Folgendes fand ich im Freud-Museum in Wien:
von Felix Boenheim, 1932:
„Aufruf an die Ärzte aller Länder
Wir unterzeichneten deutschen Ärzte begrüssen den Aufruf von Henri Partusse zum Kampf gegen einen neuen deuteschen Krieg. Wir Ärzte kennen die Schrecken des Krieges am besten, weil wir noch heute die irreparablen Gesundheitsschäden des letzten Krieges täglich sehen.
Der nächste Krieg kennt keinen Unterschied zwischen Front und Hinterland. Giftgas, Brandbomben und Bakterien werden alles Lebendige vernichten. Im Weltkriege wurden fast 10 Millionen Menschen auf den Schlachtfeldern getötet, 17 Millionen verwundet und verstümmelt. Der Lebensstandard der werktätigen Bevölkerung ist durch den Krieg und die danach folgende Wirtschaftskrise in ungeheurem Masse heruntergedrückt worden. Die Massenarbeitslosigkeit hat zur Massenverelendung geführt. Der Abbau der Leistungen der sozialen Versicherungen, der Mittel zur Bekämpfung der Krankheiten führt zu immer neuen und schwereren Schädigungen der Gesundheit des Einzelnen. Chronische Unterernährung und Wohnungselend lassen Volksseuchen wie die Tuberkulose wieder ansteigen. Die Zahl der Nervenerkrankungen nimmt ständig zu und mit ihnen die Zahl der Selbstmorde.
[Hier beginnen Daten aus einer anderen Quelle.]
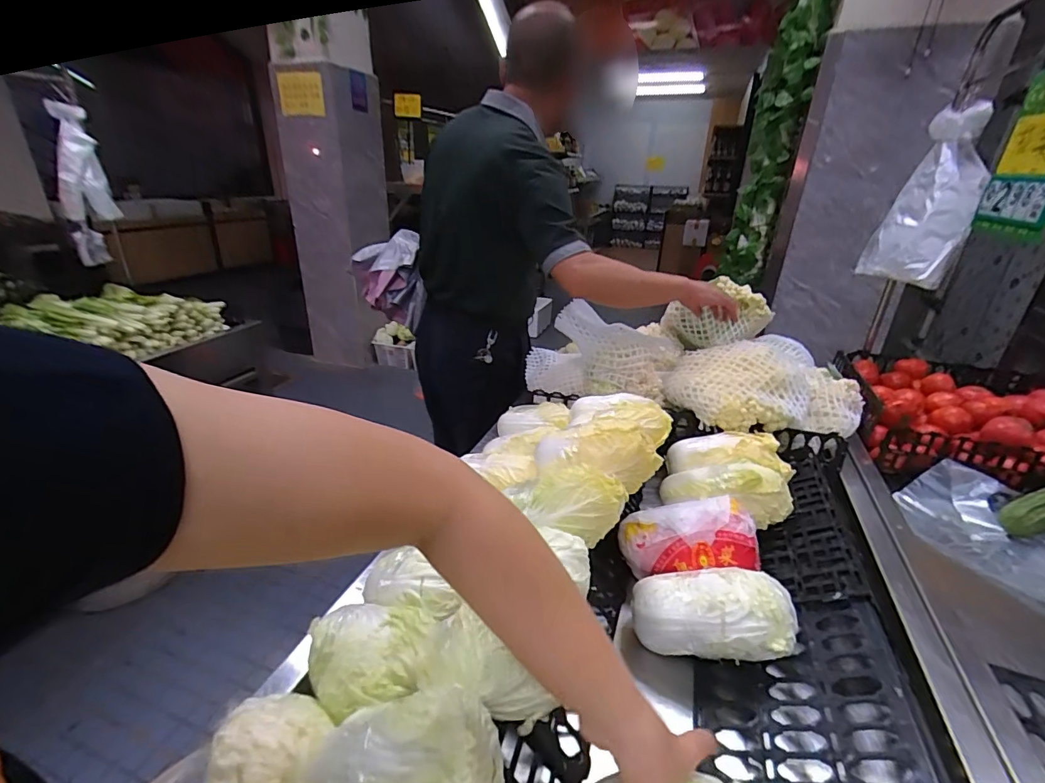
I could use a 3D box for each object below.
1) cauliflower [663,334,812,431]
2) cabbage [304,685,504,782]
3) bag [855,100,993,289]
[{"bbox_3d":[0.430,-0.017,0.925,0.266,0.143,0.231,12,26,20],"label":"cauliflower"},{"bbox_3d":[-0.086,0.264,0.322,0.139,0.078,0.084,2,25,1],"label":"cabbage"},{"bbox_3d":[0.913,-0.431,1.039,0.144,0.348,0.119,8,25,13],"label":"bag"}]

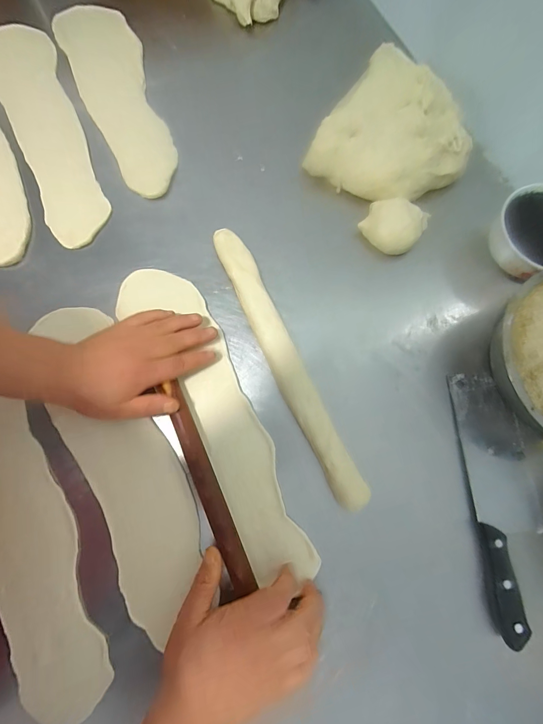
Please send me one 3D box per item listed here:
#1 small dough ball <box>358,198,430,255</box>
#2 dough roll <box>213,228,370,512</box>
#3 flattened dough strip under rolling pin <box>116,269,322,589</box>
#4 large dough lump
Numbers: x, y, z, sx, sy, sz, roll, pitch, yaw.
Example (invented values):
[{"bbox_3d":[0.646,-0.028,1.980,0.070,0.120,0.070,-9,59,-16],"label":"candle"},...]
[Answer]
[{"bbox_3d":[0.154,-0.175,0.409,0.071,0.044,0.063,33,79,6],"label":"small dough ball"},{"bbox_3d":[0.015,-0.004,0.378,0.035,0.022,0.351,-24,79,-6],"label":"dough roll"},{"bbox_3d":[-0.066,0.056,0.369,0.087,0.011,0.384,-26,79,-6],"label":"flattened dough strip under rolling pin"},{"bbox_3d":[0.154,-0.286,0.417,0.187,0.066,0.154,37,80,7],"label":"large dough lump"}]

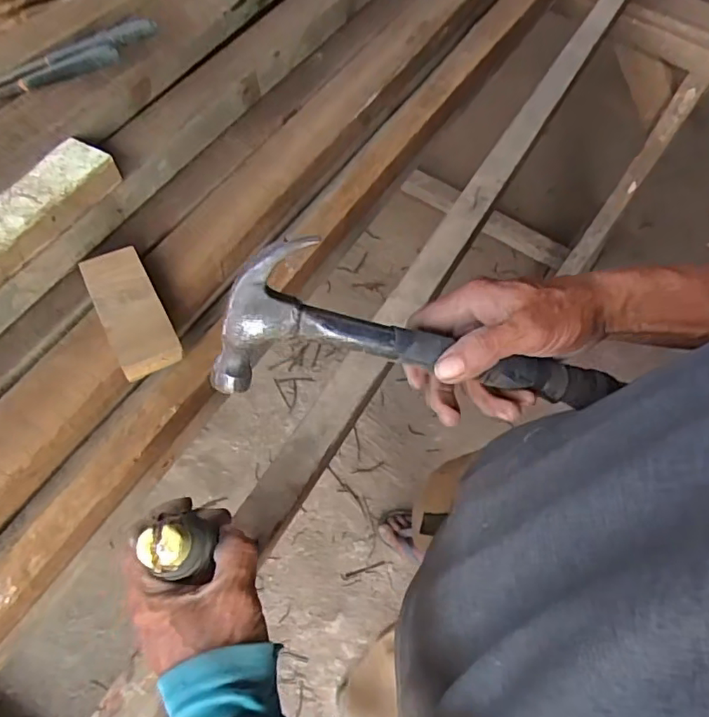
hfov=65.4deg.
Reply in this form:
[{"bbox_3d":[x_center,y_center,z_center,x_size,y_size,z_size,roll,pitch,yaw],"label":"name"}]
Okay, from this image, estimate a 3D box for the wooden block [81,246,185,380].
[{"bbox_3d":[-0.194,-0.043,0.480,0.051,0.030,0.112,-24,64,-17],"label":"wooden block"}]

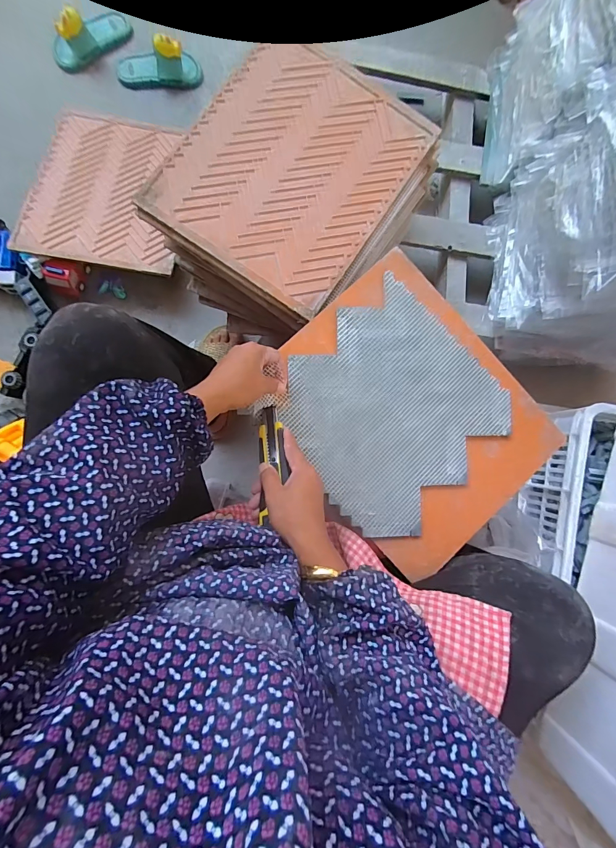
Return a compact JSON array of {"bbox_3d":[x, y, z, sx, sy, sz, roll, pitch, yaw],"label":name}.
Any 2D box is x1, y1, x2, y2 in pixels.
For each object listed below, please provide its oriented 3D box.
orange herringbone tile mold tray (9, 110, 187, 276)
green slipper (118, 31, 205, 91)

Trotz dieser fortdauernden Vernichtung von Kulturwerten durch Krieg und Nachfolgen, trotzdem die Schreckensbilder des Weltkrieges nicht unvergessen blieben, sind schon wieder Kräfte am Werke, die den Ausweg aus der Wirtschaftskrise in einen neuen Krieg sehen wollen. Der Krieg, der jetzt im Osten tobt, kann nicht lange lokalisiert bleiben. Bedroht ist in erster Linie Sowjetrussland. Ein Angriff auf dieses Land, das den friedlichen Aufbau will, bedeutet einen neuen Weltkrieg.
Deshalb rufen wir Unterzeichneten die Ärzte aller Länder auf, gegen den Krieg zu kämpfen und den Genfer Antikriegskongress am 28. Juli 1932 zu beschicken.
Als Hüter der Volksgesundheit erheben wir unsere warnende Stimme gegen ein neues internationales Blutbad, in das die Völker planmässig hineingetrieben und dessen Folgen unabsehbar sein werden!“
Unterzeichnet von 200 Ärzten, darunter auch Sigmund Freud.
Abschrift aus dem Freud-Museum in Wien.